Comparing the administration’s estate tax savings to the cumulative net worth of families of color only, the numbers are even starker: The heirs to the wealthiest Trump administration officials estate tax repeal savings would equal the combined net worth of 83,000 Hispanic or Latino families of a median net worth or 98,000 African-American families of a median net worth.
Proponents of repeal, like House Speaker Paul Ryan, claim that the estate tax hurts “family farms” and “small businesses.” In fact, it affects only the wealthiest 0.2 percent of estates because it doesn’t even take effect until a couple has accumulated $11 million in net worth. Only about 80 small businesses or small farms are affected by the tax in a given year. It would be quite a stretch to refer to Donald Trump, billionaire Commerce Secretary Wilbur Ross or Goldman Sachs alumnus turned economic adviser Gary Cohn as family farmers or small business owners.
The newly released GOP tax proposal inadvertently exposes the phoniness of the “small businesses and family farms” rationale. The proposal calls for doubling the estate tax exemption to $22 million per couple. That should exempt just about all of the few family farms and small businesses that might owe some estate tax under the current, very generous formula. If the GOP’s main concern were for the small businesses and farms currently affected by the estate tax, their leaders would have stopped there.

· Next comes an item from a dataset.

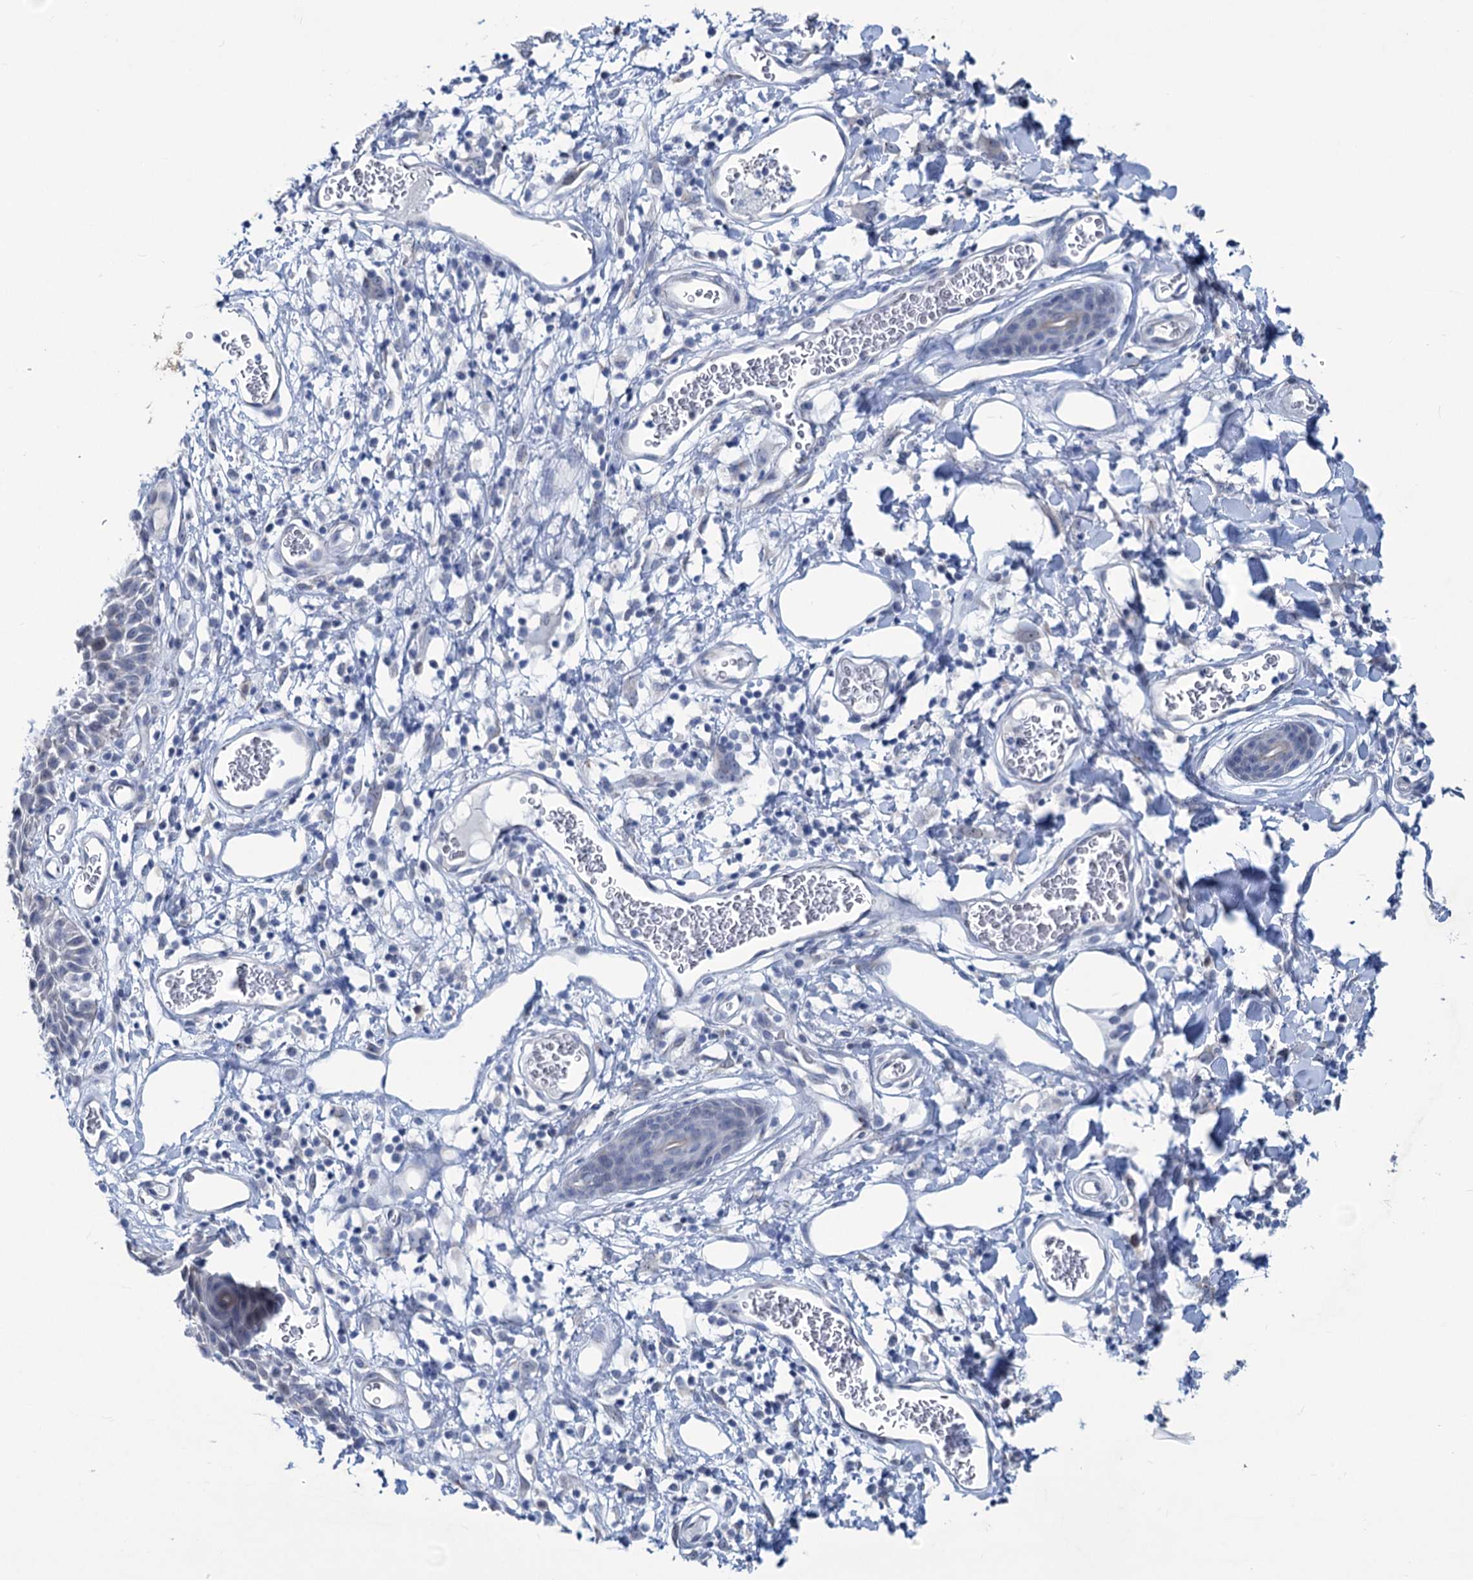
{"staining": {"intensity": "negative", "quantity": "none", "location": "none"}, "tissue": "skin", "cell_type": "Epidermal cells", "image_type": "normal", "snomed": [{"axis": "morphology", "description": "Normal tissue, NOS"}, {"axis": "topography", "description": "Vulva"}], "caption": "This is an immunohistochemistry histopathology image of benign skin. There is no positivity in epidermal cells.", "gene": "NEU3", "patient": {"sex": "female", "age": 68}}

But they did not. The GOP proposal takes the additional step of calling for altogether eliminating the tax in six years. That proposal proves what sentient observers knew all along: the “small businesses and family farms” claims were just cover to sneak through a giveaway to the super wealthy.
Trump reportedly wanted to call the proposal “The Cut, Cut, Cut Act.” Perhaps he thought if he said “cut” enough times, people wouldn’t ask who all those cuts are for. There is no policy proposal more tilted towards the wealthiest Americans than repealing the estate tax.
It is in some ways fitting, albeit sad, that a president who once remarked that the $1 million loan his father gave him to start his business was “a very small loan,” and who borrowed tens of millions from his father after that, would want to repeal the estate tax. When dad’s estate is the bank, you want that bank flush with as much cash as possible. Trump wants the same for his heirs.
Repealing the estate tax would reveal that the interests of the 0.2 percent are more important to our elected leaders than those of the other 99.8 percent of Americans. We know this because at the same time the administration is proposing the repeal, it is alleging that the government can’t afford funding for Medicare, Medicaid, nutrition assistance for women, infants and children, grants for teacher training and affordable housing or medical research.
When touting the supposed benefits of the Republican health care plan, Ryan cheered the $337 billion in estimated savings over a decade as a major selling point. The savings were in large part due to the fact that the plan would leave 24 million more people uninsured.
Repealing the estate tax would cost close to $300 billion over a decade.
One can learn a lot about an administration by how it values $300 billion: Healthcare for 24 million people or massive tax cuts to the wealthiest 0.2 percent – including the president.
The administration found only the latter to be worth the cost.